Mercy Medical Center has the ability to create “large areas” of negative pressure units, which are used to contain airborne contaminants within the room and prevent its spread, Myers said during the news conference.

“We can convert two floors of the hospital to negative pressure, which increases the bed count by hundreds of percent,” Myers added.

Mercy Iowa City has not increased its bed capacity, but has “the ability to convert our largest inpatient unit to a unit that would just take care of (COVID-19) patients if we need to do that,” spokeswoman Margaret Reese said during the conference.

The hospital has enough ventilators and personal protective equipment at this time, she added.

But if the admission rate goes beyond what an individual hospital can handle, officials say patients can be transferred to an available bed at a nearby hospital.
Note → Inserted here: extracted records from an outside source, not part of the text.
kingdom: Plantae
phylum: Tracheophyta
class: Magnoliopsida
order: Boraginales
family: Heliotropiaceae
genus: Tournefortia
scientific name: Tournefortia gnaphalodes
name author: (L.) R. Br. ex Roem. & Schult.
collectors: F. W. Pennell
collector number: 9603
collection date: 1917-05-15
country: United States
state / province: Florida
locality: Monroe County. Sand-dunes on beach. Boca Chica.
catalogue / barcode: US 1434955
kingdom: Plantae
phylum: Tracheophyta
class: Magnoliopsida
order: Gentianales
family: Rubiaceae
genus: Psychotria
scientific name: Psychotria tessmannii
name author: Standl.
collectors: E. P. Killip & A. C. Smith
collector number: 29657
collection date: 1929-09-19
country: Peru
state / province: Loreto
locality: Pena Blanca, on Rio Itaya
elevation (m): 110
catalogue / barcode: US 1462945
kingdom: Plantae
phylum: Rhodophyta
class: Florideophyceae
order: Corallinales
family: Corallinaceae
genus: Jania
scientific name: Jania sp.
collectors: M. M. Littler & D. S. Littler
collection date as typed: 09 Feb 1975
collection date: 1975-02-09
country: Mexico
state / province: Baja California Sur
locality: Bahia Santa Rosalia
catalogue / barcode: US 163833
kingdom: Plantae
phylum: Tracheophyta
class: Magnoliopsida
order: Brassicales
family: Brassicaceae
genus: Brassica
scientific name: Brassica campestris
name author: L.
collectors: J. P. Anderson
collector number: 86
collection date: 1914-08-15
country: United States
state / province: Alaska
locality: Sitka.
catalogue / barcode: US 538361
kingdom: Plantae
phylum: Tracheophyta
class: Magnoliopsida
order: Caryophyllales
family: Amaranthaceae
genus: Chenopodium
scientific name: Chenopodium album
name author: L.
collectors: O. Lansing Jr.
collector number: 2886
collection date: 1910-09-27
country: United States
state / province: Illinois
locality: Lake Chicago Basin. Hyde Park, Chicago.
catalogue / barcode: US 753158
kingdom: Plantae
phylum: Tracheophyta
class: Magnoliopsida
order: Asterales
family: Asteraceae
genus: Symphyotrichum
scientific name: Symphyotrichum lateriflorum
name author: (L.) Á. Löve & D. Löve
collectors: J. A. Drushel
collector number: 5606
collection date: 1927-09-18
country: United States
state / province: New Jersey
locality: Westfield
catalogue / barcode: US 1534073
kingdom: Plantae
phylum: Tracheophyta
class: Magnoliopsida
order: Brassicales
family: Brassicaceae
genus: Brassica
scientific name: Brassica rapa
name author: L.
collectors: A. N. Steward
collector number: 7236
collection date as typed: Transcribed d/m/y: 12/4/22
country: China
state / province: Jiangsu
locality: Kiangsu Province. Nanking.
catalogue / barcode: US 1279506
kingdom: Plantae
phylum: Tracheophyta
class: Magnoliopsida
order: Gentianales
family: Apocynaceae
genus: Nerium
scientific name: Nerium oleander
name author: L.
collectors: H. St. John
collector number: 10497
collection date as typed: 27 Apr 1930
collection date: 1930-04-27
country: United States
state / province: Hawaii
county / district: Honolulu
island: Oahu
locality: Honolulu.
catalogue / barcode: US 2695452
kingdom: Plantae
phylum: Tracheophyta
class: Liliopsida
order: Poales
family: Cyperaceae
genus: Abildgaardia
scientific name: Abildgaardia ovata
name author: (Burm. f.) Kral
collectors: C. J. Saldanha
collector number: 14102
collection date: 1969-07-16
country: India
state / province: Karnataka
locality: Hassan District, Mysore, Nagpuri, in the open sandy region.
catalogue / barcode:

If there’s an urgent need for supplies at a nearby hospital, local facilities would be willing to share, Myers said.

While hospitals have elected to postpone non-urgent cases, Myers said officials would not discharge non-COVID-19 patients from the hospital any sooner than they would need to be.


Under the governor’s directive, in addition to closing bars, restaurants and other public spaces, the proclamation suspended regulatory provisions limiting or restricting telemedicine services.

In addition, any individual with a medical license that lapsed within the past five years is able to care for patients affected by the COVID-19 outbreak in Iowa for the duration of the proclamation, which will remain in effect until 11:59 p.m. on April 16, unless the governor terminates or extends the provisions.

“These are unprecedented times and the state of Iowa will do whatever is necessary to address this public health disaster,” Reynolds said in a news release.

Gazette reporter Erin Jordan contributed to this report.